Why does “meat-free” seem to go over better than “vegetarian” with the general public? Industry experts think the term “vegetarian” has negative connotations for many people. Maybe some have had negative experiences with vegetarians. Perhaps, due to guilt, social norms, or other reasons, they simply look down on all things “vegetarian.” For those over 30 years old, the term might conjure up memories of a flavorless tofu burger they tried back in college.

(It’s possible that for those who are 21 and under, “vegetarian” does not have as negative a connotation. Higher percentages of those age groups consider themselves vegetarian, and they have grown up with a much tastier selection of vegetarian products.)

Using the word “vegetarian” also raises the sticky issue of self-identity. The public may see vegetarians as a distinct group of people quite different from the average American. Ditto for vegans. That’s why, when asked about my diet, I don’t say “I am a vegan” or “I am a vegetarian.” I say, “I don’t eat meat.”  I don’t want the people I’m speaking with to lump me into a box, as if who I am is determined by what I eat. More importantly, I don’t want them to think they need to take on a new identity – joining me in the box – in order to cut cruelty out of their diets.

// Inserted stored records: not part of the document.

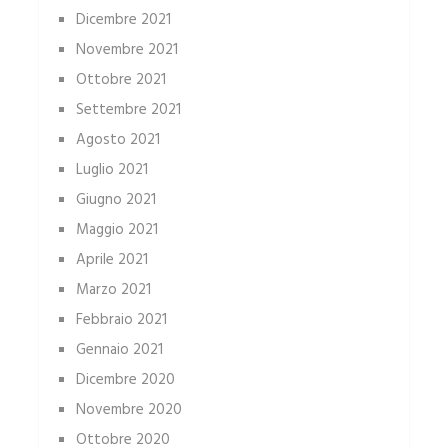
Dicembre 2021
Novembre 2021
Ottobre 2021
Settembre 2021
Agosto 2021
Luglio 2021
Giugno 2021
Maggio 2021
Aprile 2021
Marzo 2021
Febbraio 2021
Gennaio 2021
Dicembre 2020
Novembre 2020
Ottobre 2020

For a funny parallel example, consider the following. Which of these statements sounds more palatable to you? “You should become a Canadian,” or “You should move to Canada.” The first statement focuses on identity, while the second focuses on action. The second statement is probably more palatable to most Americans.

The bottom line?

When we leave issues of self-identity off the table, we make it easier for our audience to hear our message.

When we use words that don’t have negative connotations in the minds of our audience, our audience will be more likely to listen.

At times “meat-free” can sound a bit awkward when you try to work it into conversation. But after learning what the research has to say on this issue, I’m planning to use “meat-free” instead of “vegetarian” whenever possible.

In other words, I’m going meat-free. How about you?